▸ WHAT NEEDS TO BE DONE:
Your answer should be an exact copy of the lines from the start of the entries to the line containing "distinguishes a specific", both included.

▸ TASK INPUT:
____
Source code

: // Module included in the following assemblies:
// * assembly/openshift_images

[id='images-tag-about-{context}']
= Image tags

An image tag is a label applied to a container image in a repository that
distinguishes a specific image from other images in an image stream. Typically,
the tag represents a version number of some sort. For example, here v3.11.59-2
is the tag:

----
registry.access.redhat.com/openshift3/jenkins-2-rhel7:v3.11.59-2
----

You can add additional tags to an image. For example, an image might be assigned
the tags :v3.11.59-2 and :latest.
____
▸ SOLVED PROBLEM:
Source code

: // Module included in the following assemblies:
// * assembly/openshift_images

[id='images-tag-about-{context}']
= Image tags

An image tag is a label applied to a container image in a repository that
distinguishes a specific image from other images in an image stream. Typically,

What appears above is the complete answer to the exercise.